The rally, which has surprised some investors, is another much-needed boost for the West African nation as it claws its way back from debt default and a punishing economic crisis.
In all the cedi has gained 42% against the dollar since January, changing hands near 10.20 to the greenback on Wednesday morning according to LSEG data.
"We have reduced our total debt over the last five months by almost 150-billion cedis [R260.78bn] which is very significant," Ghanaian President John Mahama told a session during the African Development Bank annual meeting in Abidjan this week, citing the cedi strength.
"If that trajectory continues, the target of reaching 55-58% debt sustainability by 2028 will be reached by the end of this year. And that means that it begins to give us fiscal space to begin to invest in the most productive sectors of the economy."

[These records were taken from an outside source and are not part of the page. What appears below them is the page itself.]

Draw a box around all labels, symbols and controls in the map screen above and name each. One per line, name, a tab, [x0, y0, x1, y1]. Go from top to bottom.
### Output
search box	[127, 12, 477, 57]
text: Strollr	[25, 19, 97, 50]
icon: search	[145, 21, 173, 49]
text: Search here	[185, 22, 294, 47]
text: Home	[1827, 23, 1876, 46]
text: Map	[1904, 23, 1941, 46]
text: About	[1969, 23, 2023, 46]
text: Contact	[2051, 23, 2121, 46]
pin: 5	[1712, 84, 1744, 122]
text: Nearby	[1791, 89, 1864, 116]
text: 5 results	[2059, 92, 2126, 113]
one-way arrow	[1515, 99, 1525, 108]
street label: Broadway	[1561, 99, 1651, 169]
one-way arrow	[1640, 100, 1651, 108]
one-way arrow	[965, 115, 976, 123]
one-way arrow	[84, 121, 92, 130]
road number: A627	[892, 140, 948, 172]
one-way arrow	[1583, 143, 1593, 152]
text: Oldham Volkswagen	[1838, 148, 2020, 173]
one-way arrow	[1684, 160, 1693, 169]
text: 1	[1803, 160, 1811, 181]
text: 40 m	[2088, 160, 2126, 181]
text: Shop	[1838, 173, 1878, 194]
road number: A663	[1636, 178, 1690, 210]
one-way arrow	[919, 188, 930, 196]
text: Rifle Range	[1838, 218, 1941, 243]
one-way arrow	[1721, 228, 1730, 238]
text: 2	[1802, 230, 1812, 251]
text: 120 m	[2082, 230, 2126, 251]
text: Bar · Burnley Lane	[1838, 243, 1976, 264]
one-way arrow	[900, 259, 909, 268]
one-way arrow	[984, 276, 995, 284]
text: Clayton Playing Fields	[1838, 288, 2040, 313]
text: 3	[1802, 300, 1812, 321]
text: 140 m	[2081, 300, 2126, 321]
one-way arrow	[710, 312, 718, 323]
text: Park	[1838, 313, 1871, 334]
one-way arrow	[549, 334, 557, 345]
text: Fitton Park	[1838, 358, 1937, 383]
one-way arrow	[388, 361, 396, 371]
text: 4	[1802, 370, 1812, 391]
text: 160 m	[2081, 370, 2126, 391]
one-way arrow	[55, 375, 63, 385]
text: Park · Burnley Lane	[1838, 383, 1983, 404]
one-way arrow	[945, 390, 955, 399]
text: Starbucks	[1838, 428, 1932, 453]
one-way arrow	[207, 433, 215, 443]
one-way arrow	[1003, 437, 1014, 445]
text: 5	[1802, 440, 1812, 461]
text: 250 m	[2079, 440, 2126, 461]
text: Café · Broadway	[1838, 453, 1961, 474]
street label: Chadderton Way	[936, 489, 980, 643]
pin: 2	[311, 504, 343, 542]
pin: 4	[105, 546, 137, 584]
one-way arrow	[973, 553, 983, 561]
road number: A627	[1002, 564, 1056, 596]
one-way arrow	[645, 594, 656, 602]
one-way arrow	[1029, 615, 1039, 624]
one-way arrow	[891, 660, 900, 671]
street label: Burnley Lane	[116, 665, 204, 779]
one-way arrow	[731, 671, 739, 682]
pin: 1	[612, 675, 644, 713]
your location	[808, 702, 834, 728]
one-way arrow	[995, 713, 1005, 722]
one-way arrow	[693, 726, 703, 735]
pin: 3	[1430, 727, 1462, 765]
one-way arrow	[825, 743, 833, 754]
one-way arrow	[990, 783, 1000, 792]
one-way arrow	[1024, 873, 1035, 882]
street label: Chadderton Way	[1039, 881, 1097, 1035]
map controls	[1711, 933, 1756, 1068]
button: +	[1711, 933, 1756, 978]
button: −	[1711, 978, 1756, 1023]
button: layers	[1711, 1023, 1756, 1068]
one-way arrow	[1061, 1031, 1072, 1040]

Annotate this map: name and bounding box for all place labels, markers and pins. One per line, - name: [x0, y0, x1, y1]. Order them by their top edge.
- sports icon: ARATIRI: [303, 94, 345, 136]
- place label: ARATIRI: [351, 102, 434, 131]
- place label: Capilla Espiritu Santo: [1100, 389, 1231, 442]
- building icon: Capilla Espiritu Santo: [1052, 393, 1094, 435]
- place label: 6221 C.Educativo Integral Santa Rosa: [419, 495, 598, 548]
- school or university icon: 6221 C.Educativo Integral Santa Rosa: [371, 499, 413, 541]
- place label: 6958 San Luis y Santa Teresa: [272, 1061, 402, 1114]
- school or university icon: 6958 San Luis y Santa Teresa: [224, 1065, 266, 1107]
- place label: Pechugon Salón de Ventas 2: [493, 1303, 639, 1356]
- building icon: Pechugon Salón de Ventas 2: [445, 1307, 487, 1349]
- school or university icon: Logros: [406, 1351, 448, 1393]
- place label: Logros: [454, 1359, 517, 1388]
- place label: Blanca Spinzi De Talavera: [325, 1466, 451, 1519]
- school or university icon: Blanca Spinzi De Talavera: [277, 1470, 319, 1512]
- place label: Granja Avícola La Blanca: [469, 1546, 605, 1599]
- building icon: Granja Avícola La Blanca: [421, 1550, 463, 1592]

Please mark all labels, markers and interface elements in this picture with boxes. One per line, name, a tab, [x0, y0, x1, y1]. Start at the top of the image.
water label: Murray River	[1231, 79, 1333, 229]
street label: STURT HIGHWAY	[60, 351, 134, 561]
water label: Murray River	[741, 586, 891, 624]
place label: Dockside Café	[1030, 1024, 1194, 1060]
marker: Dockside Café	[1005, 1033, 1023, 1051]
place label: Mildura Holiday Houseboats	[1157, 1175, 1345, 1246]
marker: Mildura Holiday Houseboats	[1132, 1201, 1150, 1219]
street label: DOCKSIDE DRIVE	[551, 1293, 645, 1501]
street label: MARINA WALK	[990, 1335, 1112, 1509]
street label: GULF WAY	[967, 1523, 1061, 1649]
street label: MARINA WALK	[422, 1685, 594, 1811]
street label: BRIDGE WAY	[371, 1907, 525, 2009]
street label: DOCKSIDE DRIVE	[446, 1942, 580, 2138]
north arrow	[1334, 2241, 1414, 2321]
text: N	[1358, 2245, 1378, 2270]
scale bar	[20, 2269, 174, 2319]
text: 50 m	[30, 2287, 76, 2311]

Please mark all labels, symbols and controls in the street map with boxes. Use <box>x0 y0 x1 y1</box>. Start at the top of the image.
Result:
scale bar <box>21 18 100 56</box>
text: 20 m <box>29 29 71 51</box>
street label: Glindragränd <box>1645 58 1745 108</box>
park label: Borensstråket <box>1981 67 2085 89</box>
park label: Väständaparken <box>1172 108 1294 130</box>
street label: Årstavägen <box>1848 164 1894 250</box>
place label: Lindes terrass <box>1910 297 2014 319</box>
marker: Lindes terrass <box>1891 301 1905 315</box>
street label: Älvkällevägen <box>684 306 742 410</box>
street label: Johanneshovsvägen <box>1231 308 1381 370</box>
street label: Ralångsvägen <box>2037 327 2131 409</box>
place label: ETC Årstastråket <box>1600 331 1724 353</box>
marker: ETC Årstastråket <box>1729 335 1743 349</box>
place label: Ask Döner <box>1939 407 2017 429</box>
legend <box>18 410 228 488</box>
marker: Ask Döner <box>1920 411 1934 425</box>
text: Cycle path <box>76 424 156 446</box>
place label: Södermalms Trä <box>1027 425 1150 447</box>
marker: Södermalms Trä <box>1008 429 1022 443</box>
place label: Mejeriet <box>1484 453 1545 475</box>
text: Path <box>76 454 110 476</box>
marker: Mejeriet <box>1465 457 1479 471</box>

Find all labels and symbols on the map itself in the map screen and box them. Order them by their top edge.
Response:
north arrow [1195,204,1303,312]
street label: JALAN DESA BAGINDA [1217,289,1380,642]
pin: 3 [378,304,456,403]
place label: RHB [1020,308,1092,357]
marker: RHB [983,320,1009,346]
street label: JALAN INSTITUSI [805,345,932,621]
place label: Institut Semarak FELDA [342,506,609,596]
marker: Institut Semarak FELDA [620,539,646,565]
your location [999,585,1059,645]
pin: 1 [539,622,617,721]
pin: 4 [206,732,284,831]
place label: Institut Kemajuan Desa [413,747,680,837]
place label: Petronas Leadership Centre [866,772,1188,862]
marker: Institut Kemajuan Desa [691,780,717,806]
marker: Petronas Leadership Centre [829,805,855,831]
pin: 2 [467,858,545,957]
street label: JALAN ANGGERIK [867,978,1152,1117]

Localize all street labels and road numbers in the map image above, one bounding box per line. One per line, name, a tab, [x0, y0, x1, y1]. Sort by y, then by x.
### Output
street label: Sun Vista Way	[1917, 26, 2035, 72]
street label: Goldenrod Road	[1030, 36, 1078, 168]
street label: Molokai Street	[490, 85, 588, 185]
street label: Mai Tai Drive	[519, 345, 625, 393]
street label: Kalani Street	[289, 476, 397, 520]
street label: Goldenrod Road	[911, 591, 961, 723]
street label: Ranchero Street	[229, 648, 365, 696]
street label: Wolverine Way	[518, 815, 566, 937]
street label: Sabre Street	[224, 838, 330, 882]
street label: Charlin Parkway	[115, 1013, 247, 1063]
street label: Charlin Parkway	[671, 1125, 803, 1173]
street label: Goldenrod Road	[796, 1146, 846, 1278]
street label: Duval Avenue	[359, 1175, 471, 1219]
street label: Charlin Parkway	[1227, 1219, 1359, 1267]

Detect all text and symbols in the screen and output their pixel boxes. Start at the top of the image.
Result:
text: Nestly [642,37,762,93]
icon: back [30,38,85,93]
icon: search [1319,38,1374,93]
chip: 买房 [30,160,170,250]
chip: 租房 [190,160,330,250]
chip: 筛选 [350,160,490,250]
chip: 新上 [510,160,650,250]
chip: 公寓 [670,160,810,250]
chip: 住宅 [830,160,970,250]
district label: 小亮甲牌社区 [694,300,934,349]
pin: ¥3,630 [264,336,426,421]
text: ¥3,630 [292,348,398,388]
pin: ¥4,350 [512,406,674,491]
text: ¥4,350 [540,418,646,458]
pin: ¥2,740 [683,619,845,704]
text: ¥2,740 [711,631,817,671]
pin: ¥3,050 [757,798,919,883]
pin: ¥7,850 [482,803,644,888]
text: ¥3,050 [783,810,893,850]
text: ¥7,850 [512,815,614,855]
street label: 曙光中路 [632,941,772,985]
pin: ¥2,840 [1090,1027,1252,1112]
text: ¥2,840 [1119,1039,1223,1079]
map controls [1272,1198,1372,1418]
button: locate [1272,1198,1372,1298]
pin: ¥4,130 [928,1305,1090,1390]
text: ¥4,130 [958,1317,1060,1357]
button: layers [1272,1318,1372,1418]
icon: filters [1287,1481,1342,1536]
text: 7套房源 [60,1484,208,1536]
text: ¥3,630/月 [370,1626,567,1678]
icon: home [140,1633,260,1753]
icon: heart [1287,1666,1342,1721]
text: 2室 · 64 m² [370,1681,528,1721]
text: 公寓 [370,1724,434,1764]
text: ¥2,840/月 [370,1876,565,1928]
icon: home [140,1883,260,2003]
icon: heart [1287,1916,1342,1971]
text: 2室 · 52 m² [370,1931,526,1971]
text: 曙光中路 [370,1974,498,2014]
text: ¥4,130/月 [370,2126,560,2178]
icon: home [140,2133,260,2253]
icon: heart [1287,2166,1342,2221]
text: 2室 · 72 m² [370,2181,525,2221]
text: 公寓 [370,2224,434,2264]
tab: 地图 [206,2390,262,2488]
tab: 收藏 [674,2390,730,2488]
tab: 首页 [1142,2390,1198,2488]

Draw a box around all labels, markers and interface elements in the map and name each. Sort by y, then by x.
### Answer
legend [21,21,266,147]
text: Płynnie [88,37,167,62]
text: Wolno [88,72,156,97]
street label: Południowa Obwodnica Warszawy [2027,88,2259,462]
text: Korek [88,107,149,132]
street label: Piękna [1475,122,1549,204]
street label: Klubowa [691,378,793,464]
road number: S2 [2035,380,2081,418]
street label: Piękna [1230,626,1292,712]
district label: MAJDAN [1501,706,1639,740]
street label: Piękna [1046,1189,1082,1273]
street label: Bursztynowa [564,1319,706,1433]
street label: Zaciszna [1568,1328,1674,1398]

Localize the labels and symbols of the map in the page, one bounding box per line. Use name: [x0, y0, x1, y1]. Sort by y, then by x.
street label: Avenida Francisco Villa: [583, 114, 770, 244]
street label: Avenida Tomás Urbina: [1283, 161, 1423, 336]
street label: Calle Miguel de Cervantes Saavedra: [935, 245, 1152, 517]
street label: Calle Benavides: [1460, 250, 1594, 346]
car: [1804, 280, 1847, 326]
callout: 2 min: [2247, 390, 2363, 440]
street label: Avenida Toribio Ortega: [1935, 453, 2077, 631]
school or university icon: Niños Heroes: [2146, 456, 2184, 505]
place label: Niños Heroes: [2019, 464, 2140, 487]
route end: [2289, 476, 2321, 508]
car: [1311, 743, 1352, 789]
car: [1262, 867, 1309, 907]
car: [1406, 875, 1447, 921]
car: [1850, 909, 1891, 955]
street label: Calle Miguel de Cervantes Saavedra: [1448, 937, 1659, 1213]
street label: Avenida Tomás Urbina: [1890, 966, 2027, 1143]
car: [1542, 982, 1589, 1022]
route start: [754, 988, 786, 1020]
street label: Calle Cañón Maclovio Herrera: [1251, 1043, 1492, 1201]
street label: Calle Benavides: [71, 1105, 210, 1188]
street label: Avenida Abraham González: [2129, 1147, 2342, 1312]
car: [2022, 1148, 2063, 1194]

While the dollar has also been under pressure this year, the cedi's performance stands in stark contrast to other African currencies.
Investment bank JPMorgan, in a note to clients, said the gold windfall — with prices having chalked up 28 record highs by April — was a tailwind for the cedi.
Tellimer's Hasnain Malik, in a note, said the country's on-track International Monetary Fund (IMF) programme, as well as restrictive monetary policy, have also helped the "extraordinary spike".
Lutz Röhmeyer, head of portfolio management at Capitulum Asset Management, said local Ghanaian holders of dollar debt exchanging their money back into cedis was also helping the gains.
On Monday Ghana's central bank governor Johnson Asiama, speaking at the Ghana CEO Summit in Accra, said the central bank had not used its own reserves to support the cedi. He cited tight monetary policy, cleaner FX auctions and stronger remittance flows.
But Malik and Röhmeyer each warned that the rally may not last.
"There are reasons for caution after this spike," Malik wrote in the Tellimer note, citing drops in oil and cocoa prices, IMF forecasts that implied a coming depreciation.